Years before I’d ever heard of St. Ignatius Loyola and his Spiritual Exercises, I was learning spiritual principles through creative writing. I had been writing stories, poems, and songs since my early teens, and when I got serious about learning how to write, decades later, I discovered that creativity is in fact a spiritual function. Furthermore, Ignatian spirituality is a perfect fit for anyone for whom creative work is important.
Creativity is woven into all creation. It is but one of the many gifts I receive as a human being on this planet. And, because I find God in all things, I encounter the sacred while in the act of creating. Thus, creativity fits easily into the First Principle and Foundation; it is a gift of this life that God intends for the good of my soul and of others’ souls.
Creativity trains me to pay attention. In this way, creativity and prayer are bosom buddies. As I learn to see through Jesus’ eyes and pay attention to what God is doing all around me, I grow in wisdom, compassion, and every other virtue. As I draw or paint or build or put words together, I must attend to the details and grow in awareness. Creativity is, in a very Ignatian sense, a form of prayer—meditation perhaps, or in some cases contemplation.
Creativity encourages me to reflect on everything. For me as a writer, nothing is wasted. No matter what the experience, my creative gifts urge me to reflect on what I have witnessed or participated in. I will take a small, insignificant experience and turn it in my mind’s eye to see it from various angles. I’ll look for truth in it somewhere. I will allow that experience to stimulate questions. Creativity is in harmony with the Ignatian principle of reflecting on our experiences.

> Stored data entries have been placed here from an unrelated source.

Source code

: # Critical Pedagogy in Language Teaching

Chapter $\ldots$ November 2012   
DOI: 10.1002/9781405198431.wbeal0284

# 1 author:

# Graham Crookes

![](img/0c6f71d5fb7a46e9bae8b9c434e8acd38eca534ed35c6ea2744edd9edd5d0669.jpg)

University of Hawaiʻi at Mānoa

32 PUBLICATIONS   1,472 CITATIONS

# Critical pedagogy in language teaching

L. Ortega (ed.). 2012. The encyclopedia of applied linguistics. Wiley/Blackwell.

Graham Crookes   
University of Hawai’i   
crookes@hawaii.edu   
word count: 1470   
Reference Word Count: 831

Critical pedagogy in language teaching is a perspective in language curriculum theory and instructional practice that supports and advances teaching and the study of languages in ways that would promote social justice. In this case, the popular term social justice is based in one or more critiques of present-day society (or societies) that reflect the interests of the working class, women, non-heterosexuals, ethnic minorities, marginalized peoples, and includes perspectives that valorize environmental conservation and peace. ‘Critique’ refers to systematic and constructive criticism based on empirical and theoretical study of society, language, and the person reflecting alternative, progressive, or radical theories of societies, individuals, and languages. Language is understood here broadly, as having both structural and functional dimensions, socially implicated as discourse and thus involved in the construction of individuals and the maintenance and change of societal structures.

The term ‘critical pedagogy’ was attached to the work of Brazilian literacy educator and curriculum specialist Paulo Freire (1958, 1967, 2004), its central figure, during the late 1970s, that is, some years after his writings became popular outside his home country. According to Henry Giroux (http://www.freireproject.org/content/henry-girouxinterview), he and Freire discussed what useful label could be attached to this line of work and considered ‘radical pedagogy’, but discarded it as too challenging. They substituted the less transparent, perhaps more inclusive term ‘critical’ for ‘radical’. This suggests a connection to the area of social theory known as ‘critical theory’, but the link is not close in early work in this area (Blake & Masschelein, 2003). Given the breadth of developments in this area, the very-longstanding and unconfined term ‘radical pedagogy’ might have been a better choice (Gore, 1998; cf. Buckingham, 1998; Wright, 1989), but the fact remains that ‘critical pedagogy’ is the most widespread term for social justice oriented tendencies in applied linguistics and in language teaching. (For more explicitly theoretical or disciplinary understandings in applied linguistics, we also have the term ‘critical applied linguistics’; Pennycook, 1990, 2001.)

Creativity is a process much bigger than I. This means that when I do creative work, I am participating in a cosmic endeavor. When I write, I write smarter than I am. My characters end up teaching me things. I imagine what I have not yet done directly. And I learn to trust that this overarching process will bring itself to the best place. Creativity is a superb example of a person joining with Jesus to do great work in this world.
Creativity teaches me detachment. This means that I do the creative work but do not try to control the process or mandate the final product. Creativity just does not work that way. The process knows where it must go. Creativity is yet another aspect of life that trains me to be patient and to trust the Holy Spirit for the outcome. To do well in creative work, I must be spiritually free to allow the work to develop as God has designed it to develop.
I encourage you to approach any creative project with prayer and expectation. Whether you are writing a story, preparing a meal for friends, or creating a better system for doing your day job, you were meant for this! Whatever Ignatian practices you use for prayer, try using them in your creative work and see what happens. Human beings are designed to be creative, as we reflect God’s image into the world.